Records from a dataset
==================================================

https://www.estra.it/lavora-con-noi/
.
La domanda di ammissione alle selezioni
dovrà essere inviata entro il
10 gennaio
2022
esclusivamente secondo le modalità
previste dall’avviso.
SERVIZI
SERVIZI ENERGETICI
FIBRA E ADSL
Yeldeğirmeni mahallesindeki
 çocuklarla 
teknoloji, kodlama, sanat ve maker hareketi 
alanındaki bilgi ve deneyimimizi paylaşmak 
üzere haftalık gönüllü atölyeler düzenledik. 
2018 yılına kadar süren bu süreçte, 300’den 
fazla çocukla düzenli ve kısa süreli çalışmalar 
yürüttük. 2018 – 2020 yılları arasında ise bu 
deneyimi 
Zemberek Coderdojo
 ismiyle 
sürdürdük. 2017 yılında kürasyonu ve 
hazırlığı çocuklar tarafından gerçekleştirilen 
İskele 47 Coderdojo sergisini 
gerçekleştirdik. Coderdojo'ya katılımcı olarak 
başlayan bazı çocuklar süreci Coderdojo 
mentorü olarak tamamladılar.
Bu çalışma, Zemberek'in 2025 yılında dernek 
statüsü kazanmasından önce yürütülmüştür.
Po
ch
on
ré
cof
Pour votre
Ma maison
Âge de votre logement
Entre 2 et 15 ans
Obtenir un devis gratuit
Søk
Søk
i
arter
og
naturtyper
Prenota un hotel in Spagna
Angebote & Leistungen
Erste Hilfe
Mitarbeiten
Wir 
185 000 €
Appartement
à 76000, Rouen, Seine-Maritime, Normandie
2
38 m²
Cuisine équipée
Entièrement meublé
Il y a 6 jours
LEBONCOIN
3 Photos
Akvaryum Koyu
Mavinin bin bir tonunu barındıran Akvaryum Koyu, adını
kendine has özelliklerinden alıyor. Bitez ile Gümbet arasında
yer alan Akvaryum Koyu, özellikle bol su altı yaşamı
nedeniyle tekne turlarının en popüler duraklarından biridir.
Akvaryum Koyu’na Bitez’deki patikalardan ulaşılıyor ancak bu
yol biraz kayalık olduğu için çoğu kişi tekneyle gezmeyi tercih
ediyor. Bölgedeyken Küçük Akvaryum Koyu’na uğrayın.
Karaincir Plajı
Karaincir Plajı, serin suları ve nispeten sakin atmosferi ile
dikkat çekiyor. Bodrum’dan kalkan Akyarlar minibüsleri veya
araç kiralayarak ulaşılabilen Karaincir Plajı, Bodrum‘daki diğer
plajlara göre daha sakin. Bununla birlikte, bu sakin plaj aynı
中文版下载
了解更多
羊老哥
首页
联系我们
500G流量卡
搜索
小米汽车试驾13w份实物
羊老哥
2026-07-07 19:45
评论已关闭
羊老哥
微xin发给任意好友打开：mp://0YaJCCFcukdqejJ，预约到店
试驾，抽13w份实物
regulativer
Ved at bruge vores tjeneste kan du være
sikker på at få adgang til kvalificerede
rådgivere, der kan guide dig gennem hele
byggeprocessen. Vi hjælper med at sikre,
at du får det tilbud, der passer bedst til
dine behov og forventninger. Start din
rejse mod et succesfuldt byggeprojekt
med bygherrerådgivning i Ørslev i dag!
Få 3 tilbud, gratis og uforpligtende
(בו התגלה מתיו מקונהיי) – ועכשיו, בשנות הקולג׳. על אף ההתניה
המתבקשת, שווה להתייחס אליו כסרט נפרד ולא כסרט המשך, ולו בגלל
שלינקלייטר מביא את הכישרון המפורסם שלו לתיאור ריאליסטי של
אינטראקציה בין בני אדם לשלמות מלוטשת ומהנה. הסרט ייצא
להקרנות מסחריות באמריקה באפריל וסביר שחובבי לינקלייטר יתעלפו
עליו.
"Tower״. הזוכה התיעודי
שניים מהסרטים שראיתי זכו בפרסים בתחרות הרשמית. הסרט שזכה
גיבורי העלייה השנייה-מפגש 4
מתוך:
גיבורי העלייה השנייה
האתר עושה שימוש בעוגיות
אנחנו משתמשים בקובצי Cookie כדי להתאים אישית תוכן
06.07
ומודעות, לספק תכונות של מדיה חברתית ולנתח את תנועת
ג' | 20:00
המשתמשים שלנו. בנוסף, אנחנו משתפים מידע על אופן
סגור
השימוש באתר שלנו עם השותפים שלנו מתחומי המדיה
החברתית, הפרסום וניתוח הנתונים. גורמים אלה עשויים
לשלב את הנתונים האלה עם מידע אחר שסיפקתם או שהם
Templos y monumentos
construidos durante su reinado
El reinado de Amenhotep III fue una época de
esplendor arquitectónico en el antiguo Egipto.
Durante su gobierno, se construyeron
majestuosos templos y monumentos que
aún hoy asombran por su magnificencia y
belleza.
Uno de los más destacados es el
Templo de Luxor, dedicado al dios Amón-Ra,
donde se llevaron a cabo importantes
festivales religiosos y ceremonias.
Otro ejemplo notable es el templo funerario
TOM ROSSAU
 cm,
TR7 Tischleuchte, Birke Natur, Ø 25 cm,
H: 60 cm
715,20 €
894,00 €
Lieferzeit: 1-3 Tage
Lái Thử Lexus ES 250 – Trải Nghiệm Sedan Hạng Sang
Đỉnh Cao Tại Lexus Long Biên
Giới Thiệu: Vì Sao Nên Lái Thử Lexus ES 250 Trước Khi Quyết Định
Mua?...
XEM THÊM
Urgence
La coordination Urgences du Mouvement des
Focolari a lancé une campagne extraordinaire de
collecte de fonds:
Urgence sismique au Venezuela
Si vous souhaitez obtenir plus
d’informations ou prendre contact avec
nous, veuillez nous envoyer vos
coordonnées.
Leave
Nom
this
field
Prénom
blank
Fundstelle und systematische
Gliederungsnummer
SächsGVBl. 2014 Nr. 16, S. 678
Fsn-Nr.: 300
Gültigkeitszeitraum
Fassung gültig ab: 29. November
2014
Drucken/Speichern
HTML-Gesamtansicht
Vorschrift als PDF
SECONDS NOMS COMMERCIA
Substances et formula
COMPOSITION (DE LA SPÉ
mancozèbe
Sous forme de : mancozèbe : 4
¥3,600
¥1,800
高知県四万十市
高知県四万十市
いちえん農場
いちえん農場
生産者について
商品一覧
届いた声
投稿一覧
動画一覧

==================================================

* **The task**: Reproduce, without any change, every line from the beginning of the rows through the line that contains "fazla çocukla düzenli", with that line included.

* **Response**:
https://www.estra.it/lavora-con-noi/
.
La domanda di ammissione alle selezioni
dovrà essere inviata entro il
10 gennaio
2022
esclusivamente secondo le modalità
previste dall’avviso.
SERVIZI
SERVIZI ENERGETICI
FIBRA E ADSL
Yeldeğirmeni mahallesindeki
 çocuklarla 
teknoloji, kodlama, sanat ve maker hareketi 
alanındaki bilgi ve deneyimimizi paylaşmak 
üzere haftalık gönüllü atölyeler düzenledik. 
2018 yılına kadar süren bu süreçte, 300’den 
fazla çocukla düzenli ve kısa süreli çalışmalar 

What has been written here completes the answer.